Photographer Mandi Wright and a DFP reporter were traveling to an assignment Thursday when they came upon an arrest scene and started covering it, with Wright capturing video on her newspaper-issued iPhone. Video of the event shows Wright filming the pat-down of the suspect when a man, wearing no uniform or identification, approaches her without identifying himself and orders her to “back up.” He then obstructs the iPhone lens and orders “Turn it off.”

Wright identifies herself a newspaper photographer (she was also wearing a press badge), to which the man replies “I don’t care who you are.” The still-unidentified officer then apparently grabs for the phone while Wright asks “Are you touching me?” before the video cuts out.

Wright says that the man, who she thought was an angry bystander, then wrenched the phone out of her hands, after which she tussled with him to get it back. At that point, uniformed officers jumped in, told her she was interfering with an arrest and handcuffed her.

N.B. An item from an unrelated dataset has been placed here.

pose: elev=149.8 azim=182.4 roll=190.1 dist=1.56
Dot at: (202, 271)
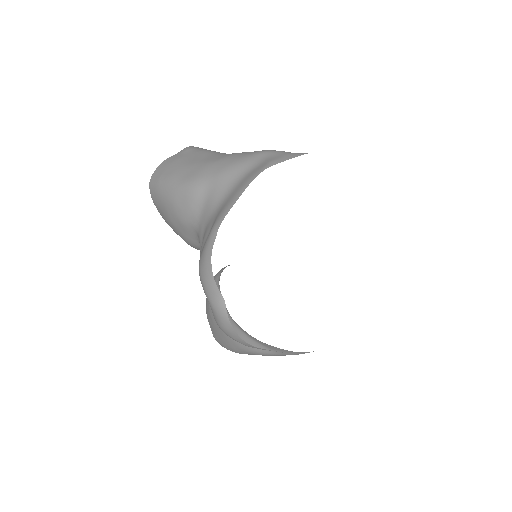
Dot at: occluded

DFP has a daily circulation of over 200,000
The DFP has a daily circulation of over 200,000
“I was just surprised at how quickly it escalated,” reporter Kathleen Gray told the Free Press. “There was no effort to try to figure out who we were or what we were doing. It was just immediately going for the phone.”

Wright was in custody for more than six hours, part of which she spent in an interrogation room with the suspect, before she was released without charges. Police also returned her phone, but with the SIM card missing. The video she shot was still on the camera’s internal memory.

No charges had been filed against Wright as of Monday. Detroit Police Chief James Craig confirmed Monday that an internal affairs investigation of the incident is ongoing.  Deputy Chief James Tolbert said separately that the department would issue a directive reminding officers that they cannot prevent anyone from recording them in public.

Free Press Editor Paul Anger told the newspaper that the incident was troubling in several regards. “First, our photographer was doing what any journalist — or any citizen — has a right to do in a public place…All she knew was that someone had grabbed her and her phone. We understand the difficult job that police officers do, and we understand how tensions can rise. Yet some of the police actions all through this incident need scrutiny — not the actions of our photographer.”